In the past year, on the basis of promising clinical trials showing the induction of protective immunity, an intranasally administered cold-adapted influenza vaccine, known as 'FluMist', has been made available to healthy Americans of ages 5 to 49 (Refs 99,100). It should be noted that the concept of cold-adapted influenza virus was reported in 1967 (Ref. 101), so more than 35 years were required for this discovery to be translated into an intransal vaccine against infection with influenza virus. More recently, the concept of nasal immunization was adopted for the development of a vaccine against severe acute respiratory syndrome (SARS). An experimental nasally administered vaccine against SARS that consists of a recombinant attenuated parainfluenza virus expressing the envelope spike protein of the SARS coronavirus was able to induce protective immunity in African green monkeys, including SARS-coronavirus-specific neutralizing antibodies[102]. Although further experiments are essential before this finding can be applied to developing a vaccine against SARS for use in humans, the study emphasizes the usefulness of mucosal immunization for the immunoprophylaxis of infectious diseases.

Concluding remarks

The mucosal immune system is now recognized to be an important first line of defence against invading pathogens. NALTand Peyer's patches are important inductive sites for the initiation of antigen-specific mucosal IgA and serum IgG responses, as well as CTL immune responses, at both mucosal and systemic sites; in this way, both NALT and Peyer's patches function to maximize the two-tiered immunological barrier of the host. The respiratory mucosal immune system has several immunological characteristics that are distinct from those of the Peyer's-patch-centred intestinal mucosal immune system. Although the tissue-genesis programme for other secondary lymphoid tissues, including Peyer's patches, begins during embryonic life, the NALT-organogenesis programme is initiated only after birth. Lymphoid organogenesis of Peyer's patches requires cytokine-mediated programmed inflammation (through the LT-βR) and signalling through the IL-7R, whereas the initiation of NALT development seems to be independent of the IL-7R, LT-α1β2 and the LT-βR. Although the inducer cells for both NALT and Peyer's patches have a common phenotype, that is, CD3−CD4+CD45+, NALT-inducer cells seem to be regulated by ID2 alone, whereas Peyer's-patch-inducer cells depend on both ID2 and ROR-γ. Because the organogenesis programme of NALT is different from that of other secondary lymphoid tissues, such as Peyer's patches, efforts should now be aimed at elucidating the distinct molecular characteristics of the NALT-genesis programme and the functional consequences of this. Clearly, it is important to have a thorough understanding of the unique molecular and cellular properties of the NALT-centred mucosal immune system for the development of a successful nasal vaccine.

Advantages

Is the most effective route to elicit optimal protective immunity in both mucosal and systemic immune compartments.
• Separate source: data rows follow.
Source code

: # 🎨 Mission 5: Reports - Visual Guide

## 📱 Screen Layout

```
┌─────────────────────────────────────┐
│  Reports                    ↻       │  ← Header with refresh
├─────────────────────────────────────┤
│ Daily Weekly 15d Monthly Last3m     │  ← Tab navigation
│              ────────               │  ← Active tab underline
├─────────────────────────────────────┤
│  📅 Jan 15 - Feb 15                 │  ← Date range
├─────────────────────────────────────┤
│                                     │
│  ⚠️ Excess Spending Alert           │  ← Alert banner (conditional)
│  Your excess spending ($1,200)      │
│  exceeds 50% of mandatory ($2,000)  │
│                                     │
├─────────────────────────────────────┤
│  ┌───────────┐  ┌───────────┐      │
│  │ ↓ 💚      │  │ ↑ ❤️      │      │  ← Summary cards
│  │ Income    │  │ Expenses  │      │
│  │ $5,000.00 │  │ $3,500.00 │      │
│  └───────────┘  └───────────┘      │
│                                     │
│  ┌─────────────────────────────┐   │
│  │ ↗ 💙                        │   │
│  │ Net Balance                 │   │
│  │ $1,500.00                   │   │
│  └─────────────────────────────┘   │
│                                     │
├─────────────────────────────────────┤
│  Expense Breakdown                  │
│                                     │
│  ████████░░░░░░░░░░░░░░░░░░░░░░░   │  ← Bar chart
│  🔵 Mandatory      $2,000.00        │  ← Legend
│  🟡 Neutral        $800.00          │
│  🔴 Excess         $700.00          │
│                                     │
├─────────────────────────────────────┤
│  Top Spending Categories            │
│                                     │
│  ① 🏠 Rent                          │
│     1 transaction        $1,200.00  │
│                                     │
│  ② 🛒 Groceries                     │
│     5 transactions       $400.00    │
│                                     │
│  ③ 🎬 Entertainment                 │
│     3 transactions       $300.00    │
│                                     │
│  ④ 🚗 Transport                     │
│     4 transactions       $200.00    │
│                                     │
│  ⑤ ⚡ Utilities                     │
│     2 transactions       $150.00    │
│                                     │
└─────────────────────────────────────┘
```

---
Can effectively induce antigen-specific immunity in the reproductive tract, as well as in the upper respiratory tract.

Can generate cross-protective immunity in the gut through the common mucosal immune system.

Can avoid degradation of vaccine antigen caused by digestive enzymes, so requires a smaller dose of antigen than oral immunization.

Does not require injection, so is less painful.

Does not require trained medical personnel for delivery.

Disadvantages

Possible deposition of antigen in the central nervous system through the olfactory bulbs and olfactory nerves; this requires further investigation.

Requires adjuvant safety to be clinically determined; clinical studies indicate that Bell's palsy is caused by influenza nasal vaccine that contains the native form of Escherichia coli heat-labile enterotoxin as a mucosal adjuvant.